Data excerpts
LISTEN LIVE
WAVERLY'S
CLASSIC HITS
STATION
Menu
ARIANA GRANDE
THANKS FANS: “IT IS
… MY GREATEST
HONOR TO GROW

## JOB
Output every line of the listing above verbatim, preserving the original order and line breaks.

## ANSWER SPACE
LISTEN LIVE
WAVERLY'S
CLASSIC HITS
STATION
Menu
ARIANA GRANDE
THANKS FANS: “IT IS
… MY GREATEST
HONOR TO GROW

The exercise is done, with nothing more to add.